How to defeat ISIS? Ex-Green Beret officer urges U.S. to work with local Sunni tribes, fight foes in cyberspace

Members of a U.S. Special Forces unit shortly before their deployment to Iraq in February 1991. (Wikipedia)

Even with major powers such as the United States, Russia, France and United Kingdom conducting relentless airstrikes on Islamic State (ISIS) targets in Syria, the question remains: How can this terrorist group be completely crushed?

A retired officer of the U.S. Army Special Forces, otherwise known as the "Green Berets," is suggesting a community approach to the fight against ISIS, as well as tighter American policies on immigrants.

In an interview with WND.com, retired U.S. Army Lt. Col. Scott Mann, who served the U.S. military for 23 years, said the campaign against ISIS should start with completely understanding how the jihadist group operates.

"They go into areas that are beyond the reach of a fragile government and co-opt and manipulate tribes and clans at a community level," the retired Army officer explained to WND.com. "That's how they set up their shop."

Keeping this in mind, the U.S. government should then try a community approach in defeating the ISIS, which involves local Sunni tribes in Syria leading the military effort.

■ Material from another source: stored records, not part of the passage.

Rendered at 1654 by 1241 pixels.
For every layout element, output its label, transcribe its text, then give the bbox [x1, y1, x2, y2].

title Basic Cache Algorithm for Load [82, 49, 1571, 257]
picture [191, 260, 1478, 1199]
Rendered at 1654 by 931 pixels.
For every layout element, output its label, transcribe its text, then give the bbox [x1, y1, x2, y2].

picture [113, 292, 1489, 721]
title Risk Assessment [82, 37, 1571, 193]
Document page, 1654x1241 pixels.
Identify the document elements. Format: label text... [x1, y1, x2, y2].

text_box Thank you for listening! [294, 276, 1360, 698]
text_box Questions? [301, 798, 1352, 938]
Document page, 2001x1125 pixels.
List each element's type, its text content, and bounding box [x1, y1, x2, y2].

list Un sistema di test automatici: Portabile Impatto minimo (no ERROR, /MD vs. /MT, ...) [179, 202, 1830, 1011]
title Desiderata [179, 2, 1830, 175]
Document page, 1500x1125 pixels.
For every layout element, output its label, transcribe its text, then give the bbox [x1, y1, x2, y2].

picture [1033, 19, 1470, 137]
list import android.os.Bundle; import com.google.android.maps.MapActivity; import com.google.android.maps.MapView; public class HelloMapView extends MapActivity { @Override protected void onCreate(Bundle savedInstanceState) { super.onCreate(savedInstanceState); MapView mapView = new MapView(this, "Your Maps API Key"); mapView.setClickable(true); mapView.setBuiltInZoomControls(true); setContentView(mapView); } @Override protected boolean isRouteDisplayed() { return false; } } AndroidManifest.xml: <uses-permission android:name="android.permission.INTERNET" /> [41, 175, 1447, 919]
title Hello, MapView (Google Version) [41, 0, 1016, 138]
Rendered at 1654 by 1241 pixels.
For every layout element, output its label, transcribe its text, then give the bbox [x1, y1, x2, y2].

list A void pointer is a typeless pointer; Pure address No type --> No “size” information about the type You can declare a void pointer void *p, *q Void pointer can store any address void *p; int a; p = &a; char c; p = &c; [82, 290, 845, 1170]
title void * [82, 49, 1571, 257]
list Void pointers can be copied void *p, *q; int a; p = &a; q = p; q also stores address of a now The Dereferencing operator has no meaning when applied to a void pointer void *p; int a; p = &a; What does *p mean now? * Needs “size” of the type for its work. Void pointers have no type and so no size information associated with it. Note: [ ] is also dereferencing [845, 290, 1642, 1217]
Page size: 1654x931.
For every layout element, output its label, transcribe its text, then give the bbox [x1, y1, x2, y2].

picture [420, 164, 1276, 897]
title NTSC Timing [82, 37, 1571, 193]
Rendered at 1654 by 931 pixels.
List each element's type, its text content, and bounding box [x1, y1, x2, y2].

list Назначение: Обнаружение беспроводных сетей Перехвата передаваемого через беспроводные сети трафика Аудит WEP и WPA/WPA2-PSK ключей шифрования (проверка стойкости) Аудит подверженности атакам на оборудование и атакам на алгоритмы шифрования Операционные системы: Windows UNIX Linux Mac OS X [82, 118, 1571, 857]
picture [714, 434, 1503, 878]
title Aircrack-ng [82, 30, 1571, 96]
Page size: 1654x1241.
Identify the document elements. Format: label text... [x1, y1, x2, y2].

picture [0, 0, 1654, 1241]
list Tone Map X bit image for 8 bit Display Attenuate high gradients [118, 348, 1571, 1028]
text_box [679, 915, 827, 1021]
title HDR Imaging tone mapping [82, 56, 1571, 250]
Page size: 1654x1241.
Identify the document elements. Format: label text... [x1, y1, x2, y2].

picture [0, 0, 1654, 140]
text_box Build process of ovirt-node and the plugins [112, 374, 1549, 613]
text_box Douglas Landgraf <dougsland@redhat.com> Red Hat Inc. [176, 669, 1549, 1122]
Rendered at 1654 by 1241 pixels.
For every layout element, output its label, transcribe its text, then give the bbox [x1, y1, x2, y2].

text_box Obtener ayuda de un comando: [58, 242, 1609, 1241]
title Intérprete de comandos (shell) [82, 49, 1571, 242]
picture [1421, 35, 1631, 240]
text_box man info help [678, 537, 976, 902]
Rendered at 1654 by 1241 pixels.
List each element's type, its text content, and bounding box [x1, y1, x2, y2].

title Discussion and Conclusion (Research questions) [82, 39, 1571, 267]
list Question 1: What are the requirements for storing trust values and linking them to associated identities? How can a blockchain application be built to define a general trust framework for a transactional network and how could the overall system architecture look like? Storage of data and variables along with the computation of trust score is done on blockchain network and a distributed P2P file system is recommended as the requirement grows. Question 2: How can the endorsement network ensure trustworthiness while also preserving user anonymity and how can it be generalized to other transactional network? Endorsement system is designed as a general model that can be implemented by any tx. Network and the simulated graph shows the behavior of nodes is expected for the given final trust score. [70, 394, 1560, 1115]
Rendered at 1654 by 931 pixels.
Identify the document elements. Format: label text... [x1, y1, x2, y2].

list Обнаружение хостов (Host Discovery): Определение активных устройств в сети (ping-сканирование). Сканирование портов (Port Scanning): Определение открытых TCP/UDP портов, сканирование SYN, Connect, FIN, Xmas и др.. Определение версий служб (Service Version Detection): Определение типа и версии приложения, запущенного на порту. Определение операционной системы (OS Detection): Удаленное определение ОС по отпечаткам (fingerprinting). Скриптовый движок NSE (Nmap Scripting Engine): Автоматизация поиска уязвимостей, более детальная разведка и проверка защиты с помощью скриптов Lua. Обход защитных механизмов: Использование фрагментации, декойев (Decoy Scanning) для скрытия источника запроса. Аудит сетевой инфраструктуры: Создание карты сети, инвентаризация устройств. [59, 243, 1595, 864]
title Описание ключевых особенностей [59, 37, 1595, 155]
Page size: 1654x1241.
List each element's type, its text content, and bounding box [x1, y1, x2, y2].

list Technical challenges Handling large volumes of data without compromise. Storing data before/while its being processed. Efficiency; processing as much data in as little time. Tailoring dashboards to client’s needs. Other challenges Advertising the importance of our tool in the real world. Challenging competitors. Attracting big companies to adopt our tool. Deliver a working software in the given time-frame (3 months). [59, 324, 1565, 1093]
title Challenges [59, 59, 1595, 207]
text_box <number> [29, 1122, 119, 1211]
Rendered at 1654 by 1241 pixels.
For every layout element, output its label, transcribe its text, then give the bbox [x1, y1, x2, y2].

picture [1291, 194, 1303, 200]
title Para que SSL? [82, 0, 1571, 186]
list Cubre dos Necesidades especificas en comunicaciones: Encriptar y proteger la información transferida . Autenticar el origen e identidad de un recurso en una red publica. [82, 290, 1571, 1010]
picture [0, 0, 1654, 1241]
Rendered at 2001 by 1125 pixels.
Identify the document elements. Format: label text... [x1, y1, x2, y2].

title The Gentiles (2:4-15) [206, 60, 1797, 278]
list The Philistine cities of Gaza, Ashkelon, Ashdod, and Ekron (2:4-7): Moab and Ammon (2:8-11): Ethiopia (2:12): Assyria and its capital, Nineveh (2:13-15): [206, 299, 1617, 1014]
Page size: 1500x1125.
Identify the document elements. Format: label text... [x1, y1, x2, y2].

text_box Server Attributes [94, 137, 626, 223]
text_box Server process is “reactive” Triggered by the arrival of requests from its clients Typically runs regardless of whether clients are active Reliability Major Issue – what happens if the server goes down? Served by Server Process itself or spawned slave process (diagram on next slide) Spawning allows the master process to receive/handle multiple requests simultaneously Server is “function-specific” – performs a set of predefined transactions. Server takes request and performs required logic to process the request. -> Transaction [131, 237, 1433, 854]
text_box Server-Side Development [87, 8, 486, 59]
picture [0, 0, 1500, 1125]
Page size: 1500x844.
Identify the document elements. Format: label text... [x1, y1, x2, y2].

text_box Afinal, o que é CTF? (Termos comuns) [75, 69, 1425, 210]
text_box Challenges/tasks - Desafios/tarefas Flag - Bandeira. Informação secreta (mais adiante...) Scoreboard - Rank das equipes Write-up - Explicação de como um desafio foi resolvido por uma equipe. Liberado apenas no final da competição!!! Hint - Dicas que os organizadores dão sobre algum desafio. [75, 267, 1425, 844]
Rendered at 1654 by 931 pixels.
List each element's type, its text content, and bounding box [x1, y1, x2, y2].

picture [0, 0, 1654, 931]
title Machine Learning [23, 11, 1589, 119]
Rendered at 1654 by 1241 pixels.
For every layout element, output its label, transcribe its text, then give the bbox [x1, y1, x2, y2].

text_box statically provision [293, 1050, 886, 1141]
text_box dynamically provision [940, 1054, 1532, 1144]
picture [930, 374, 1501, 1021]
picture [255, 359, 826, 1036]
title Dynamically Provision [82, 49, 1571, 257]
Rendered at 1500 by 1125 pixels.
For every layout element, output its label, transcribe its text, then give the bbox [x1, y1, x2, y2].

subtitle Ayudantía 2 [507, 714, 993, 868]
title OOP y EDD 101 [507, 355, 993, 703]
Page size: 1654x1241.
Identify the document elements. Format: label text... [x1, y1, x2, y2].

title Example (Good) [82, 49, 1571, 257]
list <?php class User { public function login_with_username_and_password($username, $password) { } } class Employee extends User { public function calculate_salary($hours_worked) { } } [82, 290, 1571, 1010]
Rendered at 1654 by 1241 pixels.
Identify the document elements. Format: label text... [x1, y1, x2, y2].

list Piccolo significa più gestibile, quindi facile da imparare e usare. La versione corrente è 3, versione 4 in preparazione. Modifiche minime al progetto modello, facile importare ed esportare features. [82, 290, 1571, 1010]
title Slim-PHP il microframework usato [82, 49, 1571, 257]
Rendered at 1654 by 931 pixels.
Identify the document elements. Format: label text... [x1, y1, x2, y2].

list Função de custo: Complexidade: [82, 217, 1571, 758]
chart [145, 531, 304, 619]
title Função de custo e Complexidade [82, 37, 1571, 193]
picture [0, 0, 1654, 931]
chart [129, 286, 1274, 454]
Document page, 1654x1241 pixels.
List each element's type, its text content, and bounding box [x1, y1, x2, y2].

"If you're not willing to work in these dark and tough areas where ISIS and al-Qaeda set up shop, then you shouldn't even do this kind of programme," Mann said.

"That's exactly what we did in Syria. We basically brought in and recruited marginally vetted groups. We trained them behind the fortification of where our troops were. Then we basically launched them out and said, 'Have a nice time storming the castle,'" he added, in an apparent swipe at the failed U.S. efforts to train Syrian rebels against the ISIS.

Mann further said that battling the ISIS on the ground will not be enough. The terrorist group, he said, should also be crushed in cyberspace, where ISIS militants spread their organisation's extremist propaganda.

The retired Army officer also suggested that the US should tighten its immigration policies.

"For starters, how about securing the southern border? For starters, how about just an honest look at our immigration and our visa policy as it currently stands in relation to what terrorists are exploiting now?" Mann said.